Published in 2018
288 pages
Sara Saedi was born in Tehran, Iran smack-dab in the middle of a war and an Islamic Revolution. She received a B.A. in Film and Mass Communications from the University of California, Berkeley and began her career as a creative executive for ABC Daytime. Since then she’s penned three TV movies for ABC Family and a pilot for the Disney Channel, won a Daytime Emmy for What If…, a web series she wrote for ABC, and worked as a staff writer on the FOX sitcom The Goodwin Games. She is also the author of a YA duology, Never Ever and The Lost Kids.
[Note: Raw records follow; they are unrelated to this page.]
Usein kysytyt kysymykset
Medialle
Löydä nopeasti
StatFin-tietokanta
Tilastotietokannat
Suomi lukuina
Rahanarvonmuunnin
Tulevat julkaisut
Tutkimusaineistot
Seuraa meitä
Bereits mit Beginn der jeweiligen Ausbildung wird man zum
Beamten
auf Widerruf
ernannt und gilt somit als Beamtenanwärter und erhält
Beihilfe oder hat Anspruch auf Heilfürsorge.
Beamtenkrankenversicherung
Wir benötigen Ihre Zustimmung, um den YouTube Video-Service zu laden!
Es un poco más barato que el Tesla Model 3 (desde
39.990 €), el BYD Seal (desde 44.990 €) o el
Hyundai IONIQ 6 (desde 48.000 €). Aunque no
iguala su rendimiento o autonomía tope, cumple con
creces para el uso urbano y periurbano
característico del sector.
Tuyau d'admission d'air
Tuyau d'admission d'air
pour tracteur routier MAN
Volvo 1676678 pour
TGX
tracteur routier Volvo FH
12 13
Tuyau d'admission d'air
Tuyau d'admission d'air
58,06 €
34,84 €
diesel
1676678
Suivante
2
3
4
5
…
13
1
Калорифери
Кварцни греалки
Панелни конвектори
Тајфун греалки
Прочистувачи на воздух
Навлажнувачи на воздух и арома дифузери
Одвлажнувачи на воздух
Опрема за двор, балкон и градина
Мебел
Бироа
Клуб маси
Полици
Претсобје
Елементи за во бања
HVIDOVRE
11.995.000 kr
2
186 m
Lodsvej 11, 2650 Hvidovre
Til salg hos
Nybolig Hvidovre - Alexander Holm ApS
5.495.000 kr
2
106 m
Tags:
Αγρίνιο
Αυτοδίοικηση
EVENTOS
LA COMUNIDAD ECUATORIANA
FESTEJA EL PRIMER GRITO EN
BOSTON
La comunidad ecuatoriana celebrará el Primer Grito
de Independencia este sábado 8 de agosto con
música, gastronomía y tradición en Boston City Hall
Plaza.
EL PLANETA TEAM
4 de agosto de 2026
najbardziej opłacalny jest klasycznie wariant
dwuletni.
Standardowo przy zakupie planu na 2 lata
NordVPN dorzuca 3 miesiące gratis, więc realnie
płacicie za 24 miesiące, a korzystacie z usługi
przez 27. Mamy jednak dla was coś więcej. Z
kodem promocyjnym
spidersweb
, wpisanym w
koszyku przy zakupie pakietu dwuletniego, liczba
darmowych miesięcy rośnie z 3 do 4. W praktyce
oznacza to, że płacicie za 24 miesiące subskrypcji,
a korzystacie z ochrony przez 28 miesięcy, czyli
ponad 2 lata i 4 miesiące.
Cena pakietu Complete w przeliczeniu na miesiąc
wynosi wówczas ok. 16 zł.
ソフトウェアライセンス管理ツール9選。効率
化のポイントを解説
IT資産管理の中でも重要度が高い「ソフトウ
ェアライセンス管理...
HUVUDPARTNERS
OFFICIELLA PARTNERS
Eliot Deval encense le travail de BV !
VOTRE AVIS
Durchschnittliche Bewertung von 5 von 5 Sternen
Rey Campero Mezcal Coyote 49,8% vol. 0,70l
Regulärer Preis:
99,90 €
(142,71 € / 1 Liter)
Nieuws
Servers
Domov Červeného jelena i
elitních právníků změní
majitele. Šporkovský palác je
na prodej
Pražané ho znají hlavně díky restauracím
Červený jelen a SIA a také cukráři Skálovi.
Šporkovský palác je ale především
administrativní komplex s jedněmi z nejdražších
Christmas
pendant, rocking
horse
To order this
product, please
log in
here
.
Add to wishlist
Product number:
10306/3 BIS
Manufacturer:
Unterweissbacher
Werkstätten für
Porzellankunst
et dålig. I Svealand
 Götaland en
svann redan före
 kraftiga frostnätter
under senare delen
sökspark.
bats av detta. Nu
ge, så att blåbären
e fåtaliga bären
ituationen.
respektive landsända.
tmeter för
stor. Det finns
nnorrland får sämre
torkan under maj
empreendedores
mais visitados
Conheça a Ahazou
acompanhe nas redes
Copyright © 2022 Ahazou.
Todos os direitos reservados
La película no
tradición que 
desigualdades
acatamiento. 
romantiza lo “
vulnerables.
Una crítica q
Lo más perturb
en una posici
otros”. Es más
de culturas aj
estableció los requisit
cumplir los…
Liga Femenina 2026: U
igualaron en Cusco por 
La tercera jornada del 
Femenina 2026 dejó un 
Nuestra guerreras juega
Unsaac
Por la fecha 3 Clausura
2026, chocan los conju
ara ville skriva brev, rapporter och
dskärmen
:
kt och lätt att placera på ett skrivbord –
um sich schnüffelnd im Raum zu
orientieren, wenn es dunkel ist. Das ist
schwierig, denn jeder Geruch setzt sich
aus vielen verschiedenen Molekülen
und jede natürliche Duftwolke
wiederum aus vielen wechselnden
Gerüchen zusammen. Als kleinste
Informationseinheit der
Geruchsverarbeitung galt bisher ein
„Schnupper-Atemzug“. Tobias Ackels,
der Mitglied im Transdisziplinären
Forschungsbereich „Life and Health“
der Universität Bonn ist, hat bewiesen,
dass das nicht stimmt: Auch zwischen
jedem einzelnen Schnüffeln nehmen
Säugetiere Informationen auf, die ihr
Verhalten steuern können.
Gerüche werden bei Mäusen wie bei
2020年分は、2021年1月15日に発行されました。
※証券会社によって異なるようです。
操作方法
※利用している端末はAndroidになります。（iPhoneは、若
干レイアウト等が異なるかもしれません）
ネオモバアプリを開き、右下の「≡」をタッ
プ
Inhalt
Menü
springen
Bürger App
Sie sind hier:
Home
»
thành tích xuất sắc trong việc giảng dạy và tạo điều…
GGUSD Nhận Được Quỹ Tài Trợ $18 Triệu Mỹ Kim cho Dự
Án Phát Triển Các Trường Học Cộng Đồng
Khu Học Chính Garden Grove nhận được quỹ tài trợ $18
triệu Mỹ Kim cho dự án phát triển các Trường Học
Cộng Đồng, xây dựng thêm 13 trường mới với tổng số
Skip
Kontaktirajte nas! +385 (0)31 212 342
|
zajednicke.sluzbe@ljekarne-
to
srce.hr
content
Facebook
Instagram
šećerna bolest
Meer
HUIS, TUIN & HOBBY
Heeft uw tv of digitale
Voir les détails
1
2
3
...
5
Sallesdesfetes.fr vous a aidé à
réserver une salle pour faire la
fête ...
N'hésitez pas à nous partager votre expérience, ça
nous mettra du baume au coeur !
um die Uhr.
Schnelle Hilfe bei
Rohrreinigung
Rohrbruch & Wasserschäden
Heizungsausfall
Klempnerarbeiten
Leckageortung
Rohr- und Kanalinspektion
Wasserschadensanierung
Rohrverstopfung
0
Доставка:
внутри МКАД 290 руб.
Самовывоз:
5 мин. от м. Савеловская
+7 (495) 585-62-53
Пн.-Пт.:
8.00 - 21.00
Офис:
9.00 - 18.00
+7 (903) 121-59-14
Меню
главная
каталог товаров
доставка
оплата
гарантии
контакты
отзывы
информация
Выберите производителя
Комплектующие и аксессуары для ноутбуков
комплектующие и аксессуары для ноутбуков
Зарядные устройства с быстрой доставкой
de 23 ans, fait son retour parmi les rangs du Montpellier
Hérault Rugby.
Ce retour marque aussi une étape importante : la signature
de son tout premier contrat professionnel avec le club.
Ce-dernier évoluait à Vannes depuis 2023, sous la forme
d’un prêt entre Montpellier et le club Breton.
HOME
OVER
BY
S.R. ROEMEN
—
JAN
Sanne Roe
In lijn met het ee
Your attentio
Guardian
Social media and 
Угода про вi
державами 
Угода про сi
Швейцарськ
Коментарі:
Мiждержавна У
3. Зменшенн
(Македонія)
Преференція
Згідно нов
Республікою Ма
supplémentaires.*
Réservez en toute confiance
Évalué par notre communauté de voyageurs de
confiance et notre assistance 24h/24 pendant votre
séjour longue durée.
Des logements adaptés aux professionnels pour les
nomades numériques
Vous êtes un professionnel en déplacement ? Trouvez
She resides in Los Angeles with her husband, son, and pug, where she writes for the hit CW show iZombie.
What is this book about?
At thirteen, bright-eyed, straight-A student Sara Saedi uncovered a terrible family secret: she was breaking the law simply by living in the United States. Only two years old when her parents fled Iran, she didn’t learn of her undocumented status until her older sister wanted to apply for an after-school job, but couldn’t because she didn’t have a Social Security number.
Fear of deportation kept Sara up at night, but it didn’t keep her from being a teenager. She desperately wanted a green card, along with clear skin, her own car, and a boyfriend.
Americanized follows Sara’s progress toward getting her green card, but that’s only a portion of her experiences as an Iranian-“American” teenager. From discovering that her parents secretly divorced to facilitate her mother’s green card application to learning how to tame her unibrow, Sara pivots from the terrifying prospect that she might be kicked out of the country at any time to the almost-as-terrifying possibility that she might be the only one of her friends without a date to the prom.